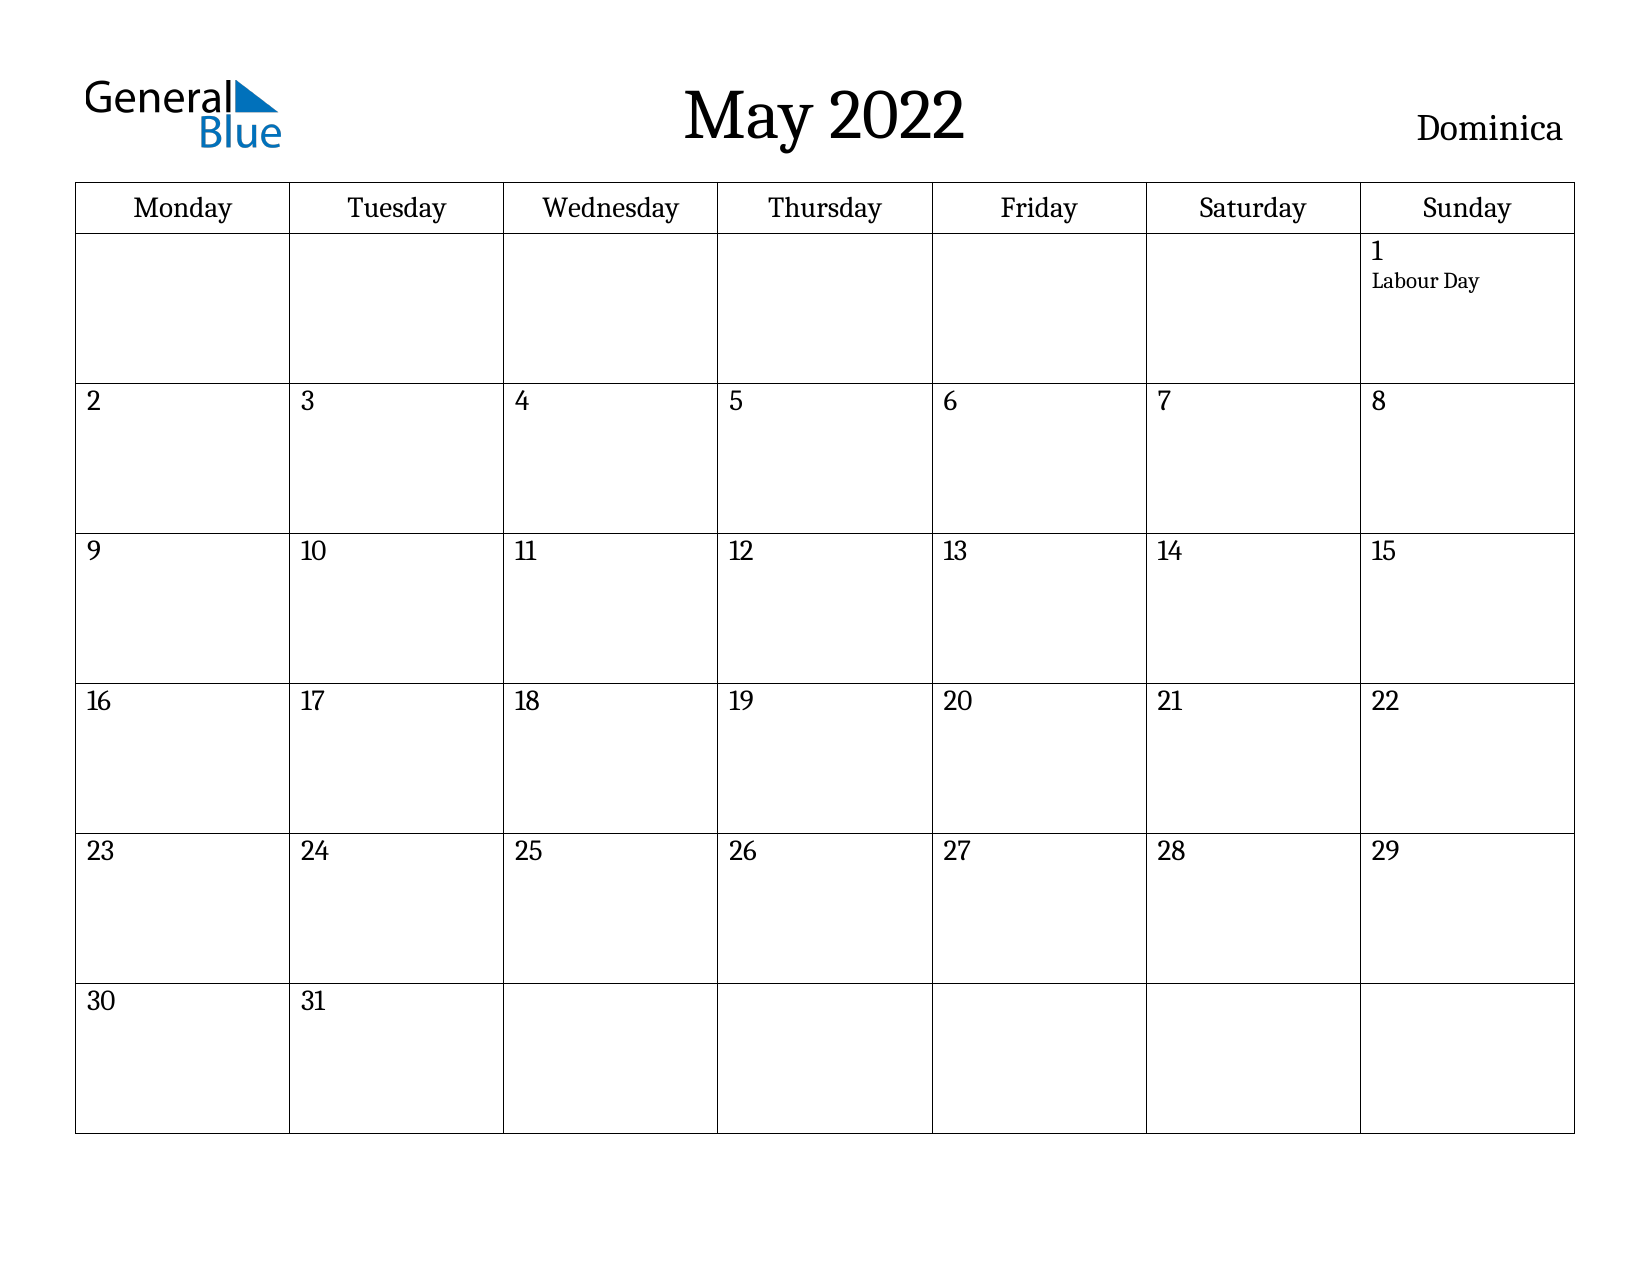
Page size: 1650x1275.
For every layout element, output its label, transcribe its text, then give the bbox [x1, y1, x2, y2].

table_cell 22 [1361, 684, 1574, 717]
table_cell [933, 717, 1146, 833]
table_cell 21 [1147, 684, 1360, 717]
table_cell [290, 868, 503, 983]
table_cell 3 [290, 384, 503, 417]
table_cell [1147, 868, 1360, 983]
table_cell [933, 984, 1146, 1017]
table_cell 16 [76, 684, 289, 717]
table_cell 11 [504, 534, 717, 567]
table_cell 9 [76, 534, 289, 567]
table_cell [1361, 868, 1574, 983]
table_cell [504, 984, 717, 1017]
table_cell [933, 234, 1146, 267]
table_cell Thursday [718, 183, 932, 233]
table_cell [933, 417, 1146, 533]
table_cell [290, 717, 503, 833]
table_cell Wednesday [504, 183, 717, 233]
table_cell 7 [1147, 384, 1360, 417]
table_cell [76, 1018, 289, 1133]
table_cell [290, 567, 503, 683]
table_cell [504, 868, 717, 983]
table_cell [76, 417, 289, 533]
table_cell 5 [718, 384, 932, 417]
table_cell [933, 267, 1146, 383]
table_cell 29 [1361, 834, 1574, 867]
table_cell [933, 1018, 1146, 1133]
table_cell [933, 567, 1146, 683]
table_cell [933, 868, 1146, 983]
table_cell [1361, 984, 1574, 1017]
table_cell 4 [504, 384, 717, 417]
table_cell [504, 567, 717, 683]
table_cell Sunday [1361, 183, 1574, 233]
table_header May 2022 [504, 75, 1146, 182]
table_cell [76, 234, 289, 267]
table_cell [290, 417, 503, 533]
table_cell 25 [504, 834, 717, 867]
table_cell [504, 234, 717, 267]
table_cell [718, 417, 932, 533]
table_cell [76, 868, 289, 983]
table_cell [718, 567, 932, 683]
table_header Dominica [1146, 75, 1574, 182]
table_cell 23 [76, 834, 289, 867]
table_cell 15 [1361, 534, 1574, 567]
table_cell [290, 1018, 503, 1133]
table_cell 13 [933, 534, 1146, 567]
table_cell [504, 417, 717, 533]
table_cell [76, 267, 289, 383]
table_cell 18 [504, 684, 717, 717]
table_cell Tuesday [290, 183, 503, 233]
table_cell 30 [76, 984, 289, 1017]
table_cell 8 [1361, 384, 1574, 417]
table_cell 6 [933, 384, 1146, 417]
table_cell [1147, 267, 1360, 383]
table_cell Friday [933, 183, 1146, 233]
table_cell [718, 868, 932, 983]
table_cell 26 [718, 834, 932, 867]
table_cell 24 [290, 834, 503, 867]
table_cell [718, 1018, 932, 1133]
table_cell [1361, 417, 1574, 533]
table_cell Monday [76, 183, 289, 233]
table_cell [718, 984, 932, 1017]
table_cell [504, 267, 717, 383]
table_cell [290, 234, 503, 267]
table_cell 28 [1147, 834, 1360, 867]
table_cell 12 [718, 534, 932, 567]
table_cell [1147, 234, 1360, 267]
table_cell [1147, 567, 1360, 683]
table_cell 10 [290, 534, 503, 567]
table_cell [290, 267, 503, 383]
table_cell 27 [933, 834, 1146, 867]
table_cell [504, 1018, 717, 1133]
table_cell 17 [290, 684, 503, 717]
table_cell 1 [1361, 234, 1574, 267]
picture [86, 80, 281, 148]
table_cell 31 [290, 984, 503, 1017]
table_cell 14 [1147, 534, 1360, 567]
table_cell [718, 717, 932, 833]
table_cell [718, 267, 932, 383]
table_cell [1147, 1018, 1360, 1133]
table_cell 20 [933, 684, 1146, 717]
table_header [76, 75, 503, 182]
table_cell [1147, 717, 1360, 833]
table_cell Saturday [1147, 183, 1360, 233]
table_cell [718, 234, 932, 267]
table_cell [76, 567, 289, 683]
table_cell 19 [718, 684, 932, 717]
table_cell [504, 717, 717, 833]
table_cell Labour Day [1361, 267, 1574, 383]
table_cell [1361, 567, 1574, 683]
table_cell [1361, 717, 1574, 833]
table_cell [1147, 417, 1360, 533]
table_cell [1361, 1018, 1574, 1133]
table_cell 2 [76, 384, 289, 417]
table_cell [1147, 984, 1360, 1017]
table_cell [76, 717, 289, 833]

§ **THE TASK**:
Each line of the material above should be set down exactly, with no pictures.

§ **EXERCISE RESULT**:
Page size: 1650x1275.
For every layout element, output its label, transcribe its text, then give the bbox [x1, y1, x2, y2].

table_cell 22 [1361, 684, 1574, 717]
table_cell [933, 717, 1146, 833]
table_cell 21 [1147, 684, 1360, 717]
table_cell [290, 868, 503, 983]
table_cell 3 [290, 384, 503, 417]
table_cell [1147, 868, 1360, 983]
table_cell [933, 984, 1146, 1017]
table_cell 16 [76, 684, 289, 717]
table_cell 11 [504, 534, 717, 567]
table_cell 9 [76, 534, 289, 567]
table_cell [1361, 868, 1574, 983]
table_cell [504, 984, 717, 1017]
table_cell [933, 234, 1146, 267]
table_cell Thursday [718, 183, 932, 233]
table_cell [933, 417, 1146, 533]
table_cell [290, 717, 503, 833]
table_cell Wednesday [504, 183, 717, 233]
table_cell 7 [1147, 384, 1360, 417]
table_cell [76, 1018, 289, 1133]
table_cell [290, 567, 503, 683]
table_cell [504, 868, 717, 983]
table_cell [76, 417, 289, 533]
table_cell 5 [718, 384, 932, 417]
table_cell [933, 267, 1146, 383]
table_cell 29 [1361, 834, 1574, 867]
table_cell [933, 1018, 1146, 1133]
table_cell [933, 567, 1146, 683]
table_cell [933, 868, 1146, 983]
table_cell [1361, 984, 1574, 1017]
table_cell 4 [504, 384, 717, 417]
table_cell [504, 567, 717, 683]
table_cell Sunday [1361, 183, 1574, 233]
table_header May 2022 [504, 75, 1146, 182]
table_cell [76, 234, 289, 267]
table_cell [290, 417, 503, 533]
table_cell 25 [504, 834, 717, 867]
table_cell [504, 234, 717, 267]
table_cell [718, 417, 932, 533]
table_cell [76, 868, 289, 983]
table_cell [718, 567, 932, 683]
table_header Dominica [1146, 75, 1574, 182]
table_cell 23 [76, 834, 289, 867]
table_cell 15 [1361, 534, 1574, 567]
table_cell [290, 1018, 503, 1133]
table_cell 13 [933, 534, 1146, 567]
table_cell [504, 417, 717, 533]
table_cell [76, 267, 289, 383]
table_cell 18 [504, 684, 717, 717]
table_cell Tuesday [290, 183, 503, 233]
table_cell 30 [76, 984, 289, 1017]
table_cell 8 [1361, 384, 1574, 417]
table_cell 6 [933, 384, 1146, 417]
table_cell [1147, 267, 1360, 383]
table_cell Friday [933, 183, 1146, 233]
table_cell [718, 868, 932, 983]
table_cell 26 [718, 834, 932, 867]
table_cell 24 [290, 834, 503, 867]
table_cell [718, 1018, 932, 1133]
table_cell [1361, 417, 1574, 533]
table_cell Monday [76, 183, 289, 233]
table_cell [718, 984, 932, 1017]
table_cell [504, 267, 717, 383]
table_cell [290, 234, 503, 267]
table_cell 28 [1147, 834, 1360, 867]
table_cell 12 [718, 534, 932, 567]
table_cell [1147, 234, 1360, 267]
table_cell [1147, 567, 1360, 683]
table_cell 10 [290, 534, 503, 567]
table_cell [290, 267, 503, 383]
table_cell 27 [933, 834, 1146, 867]
table_cell [504, 1018, 717, 1133]
table_cell 17 [290, 684, 503, 717]
table_cell 1 [1361, 234, 1574, 267]
picture [86, 80, 281, 148]
table_cell 31 [290, 984, 503, 1017]
table_cell 14 [1147, 534, 1360, 567]
table_cell [718, 717, 932, 833]
table_cell [718, 267, 932, 383]
table_cell [1147, 1018, 1360, 1133]
table_cell 20 [933, 684, 1146, 717]
table_header [76, 75, 503, 182]
table_cell [1147, 717, 1360, 833]
table_cell Saturday [1147, 183, 1360, 233]
table_cell [718, 234, 932, 267]
table_cell [76, 567, 289, 683]
table_cell 19 [718, 684, 932, 717]
table_cell [504, 717, 717, 833]
table_cell Labour Day [1361, 267, 1574, 383]
table_cell [1361, 567, 1574, 683]
table_cell [1361, 717, 1574, 833]
table_cell [1147, 417, 1360, 533]
table_cell [1361, 1018, 1574, 1133]
table_cell 2 [76, 384, 289, 417]
table_cell [1147, 984, 1360, 1017]
table_cell [76, 717, 289, 833]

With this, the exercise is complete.